I don't deny it. It's just that this is nothing particularly new, even for JK Rowling, and nor is it a freedom confined to fantasy books. I don't read much realist fiction because I figure the world's dreary enough as it is. Although I do read a lot of non-fiction and reportage - so clearly I'm conflicted and contradictory. And I read a lot of history and nowadays a great deal of (preferably good) historical fiction for kids.
Over the past month or so, I've read a few of Catherine Jinks' Pagan books, all about a young Jerusalem street kid who gets caught up in the Crusades and their aftermath. Her latest is Pagan's Daughter, who is stuck in the middle of the European Crusades against French heretics - not all Crusades, of course, being based in the Holy Land.
There are myriad concepts in these books, almost an antidote to all the great children's Crusade adventures of the past, where the Infidels (always partly clad and swarthily untrustworthy) were little more than slavering hordes, and Richard the Lion Heart rode up on his charger at the critical moment (I always loved that bit).
Those moral conceits were more anachronistic, in a sense, than Jinks' street slang. On the other hand, the recent movie Kingdom of Heaven failed to achieve credibility, with a protagonist who was 1990s wishy-washy liberal and a plot that bore no relation to the real historical characters on which it was based, nor their actions and documented beliefs.
I recently re-read Ronald Welch's Knight Crusader, which I remembered clearly from my childhood, and which is perhaps a midway point between that tradition of great heroic Crusader novels and our contemporary story-telling.
But moral-heavy Victorian interpretations still weigh on our image of the Crusades, and create a potency around them almost unmatched by other historical events.
It's the tradition that led to George Bush seeing modern parallels, although he's stopped using the word "crusade" about his own efforts.
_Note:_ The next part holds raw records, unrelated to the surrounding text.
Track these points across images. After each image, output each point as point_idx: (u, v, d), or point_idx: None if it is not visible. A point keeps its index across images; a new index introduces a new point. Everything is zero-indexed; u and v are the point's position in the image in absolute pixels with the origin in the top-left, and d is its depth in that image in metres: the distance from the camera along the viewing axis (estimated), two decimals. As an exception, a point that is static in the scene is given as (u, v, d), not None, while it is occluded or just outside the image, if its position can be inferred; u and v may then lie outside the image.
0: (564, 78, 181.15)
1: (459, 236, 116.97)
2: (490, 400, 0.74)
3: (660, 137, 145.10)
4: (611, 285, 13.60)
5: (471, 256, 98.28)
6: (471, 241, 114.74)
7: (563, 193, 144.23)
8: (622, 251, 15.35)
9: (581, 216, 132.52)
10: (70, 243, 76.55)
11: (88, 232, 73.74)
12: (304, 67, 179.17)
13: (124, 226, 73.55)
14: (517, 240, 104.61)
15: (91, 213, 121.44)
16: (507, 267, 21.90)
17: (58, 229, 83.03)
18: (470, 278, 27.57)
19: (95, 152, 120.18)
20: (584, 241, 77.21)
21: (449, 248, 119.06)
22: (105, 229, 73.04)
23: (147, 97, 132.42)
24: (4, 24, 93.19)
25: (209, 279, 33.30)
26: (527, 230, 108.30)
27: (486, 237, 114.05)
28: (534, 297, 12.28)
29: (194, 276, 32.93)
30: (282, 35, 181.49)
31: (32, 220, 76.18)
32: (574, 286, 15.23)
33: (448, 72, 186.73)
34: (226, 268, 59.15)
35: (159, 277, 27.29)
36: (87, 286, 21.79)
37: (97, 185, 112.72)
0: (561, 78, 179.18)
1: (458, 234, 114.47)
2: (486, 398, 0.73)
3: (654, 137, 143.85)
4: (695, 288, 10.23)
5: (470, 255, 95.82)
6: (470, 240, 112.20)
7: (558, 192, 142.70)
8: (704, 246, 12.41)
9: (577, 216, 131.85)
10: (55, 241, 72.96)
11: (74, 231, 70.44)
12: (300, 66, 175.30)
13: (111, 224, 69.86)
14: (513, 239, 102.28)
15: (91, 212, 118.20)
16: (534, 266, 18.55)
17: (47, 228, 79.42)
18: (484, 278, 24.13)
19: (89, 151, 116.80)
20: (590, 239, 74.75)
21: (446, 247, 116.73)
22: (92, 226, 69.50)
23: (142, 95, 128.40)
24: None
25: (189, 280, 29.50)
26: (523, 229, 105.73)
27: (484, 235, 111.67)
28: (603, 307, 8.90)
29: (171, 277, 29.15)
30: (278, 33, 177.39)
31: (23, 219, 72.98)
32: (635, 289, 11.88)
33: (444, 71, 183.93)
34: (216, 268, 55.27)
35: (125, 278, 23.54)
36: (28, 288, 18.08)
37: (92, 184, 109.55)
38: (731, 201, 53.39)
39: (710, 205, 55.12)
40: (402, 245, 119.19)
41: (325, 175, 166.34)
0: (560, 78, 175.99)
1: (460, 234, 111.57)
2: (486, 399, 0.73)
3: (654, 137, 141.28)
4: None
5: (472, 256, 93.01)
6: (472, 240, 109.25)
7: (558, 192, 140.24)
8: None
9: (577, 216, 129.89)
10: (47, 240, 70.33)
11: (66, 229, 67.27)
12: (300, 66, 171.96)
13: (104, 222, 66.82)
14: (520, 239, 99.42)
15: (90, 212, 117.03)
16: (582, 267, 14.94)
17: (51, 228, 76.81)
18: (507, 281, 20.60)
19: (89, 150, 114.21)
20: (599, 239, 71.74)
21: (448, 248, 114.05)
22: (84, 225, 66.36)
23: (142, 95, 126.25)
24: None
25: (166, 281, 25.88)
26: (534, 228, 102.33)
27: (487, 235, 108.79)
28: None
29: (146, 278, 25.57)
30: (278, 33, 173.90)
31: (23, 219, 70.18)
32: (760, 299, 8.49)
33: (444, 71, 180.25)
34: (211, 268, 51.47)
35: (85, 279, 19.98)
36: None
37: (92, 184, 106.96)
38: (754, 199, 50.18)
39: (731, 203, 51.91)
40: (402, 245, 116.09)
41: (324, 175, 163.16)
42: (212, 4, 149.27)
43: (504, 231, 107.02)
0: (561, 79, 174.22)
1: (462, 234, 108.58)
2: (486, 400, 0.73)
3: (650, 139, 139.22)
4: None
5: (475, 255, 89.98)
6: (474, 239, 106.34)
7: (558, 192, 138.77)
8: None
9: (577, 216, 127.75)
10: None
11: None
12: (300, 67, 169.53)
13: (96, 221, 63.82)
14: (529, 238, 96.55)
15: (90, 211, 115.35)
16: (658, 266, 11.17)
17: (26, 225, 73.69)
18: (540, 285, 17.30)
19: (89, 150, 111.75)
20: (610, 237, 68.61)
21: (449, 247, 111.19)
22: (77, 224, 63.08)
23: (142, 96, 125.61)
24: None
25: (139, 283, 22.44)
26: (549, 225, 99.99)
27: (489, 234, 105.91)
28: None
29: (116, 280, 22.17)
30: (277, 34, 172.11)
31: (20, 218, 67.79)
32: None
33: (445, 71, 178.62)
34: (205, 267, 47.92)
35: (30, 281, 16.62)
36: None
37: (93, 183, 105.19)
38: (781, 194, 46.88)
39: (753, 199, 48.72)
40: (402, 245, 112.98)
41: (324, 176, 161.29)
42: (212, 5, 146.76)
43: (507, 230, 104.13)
Perhaps Condoleeza Rice managed to get through the idea that he had the wrong end of the stick: that the Christians failed, and took hundreds of years to realise it (not a good precedent, after all); and that Holy War, martyrdom, and excessive slaughter have often been associated with Christian wars.
But Jinks is not using history (nor is Rowling, for that matter, using fantasy) to whack readers over the head with a current message about violence, or religious intolerance, or war. Those ideas are timeless and will often be part of good writing about the Crusades; or historical fiction set in any war; or indeed fantasy. Someone clever, like Jinks or Rowling, or Jackie French in Hitler's Daughter, can present more facets of these ideas, and pose questions without sermonising.
Pure evil and pure good exist - or do they? Where do temptation, and fury, and fear, and weakness fit?
Into the fictional human stories that are woven from history - the conflicts and messages aren't trumpeted, and the stories are above all compelling adventures. That's what matters, what engages, what creates drama.
In his action-packed A Very Short Introduction to the Crusades, Christopher Tyerman (Oxford, 2004) mounts a sensible and determined argument that bears repeating:
There can be no summoning of the past to take sides in the present. Plundering history to deliver modern indictments serves no rational or benign purpose. To observe the past through the lens of the present invites delusion; so too does ignoring the existence of that lens. However, the burden of understanding lies on us to appreciate the world of the past, not on the past to provide ours with facile precedents or good stories, although of the latter the Crusades supply plenty.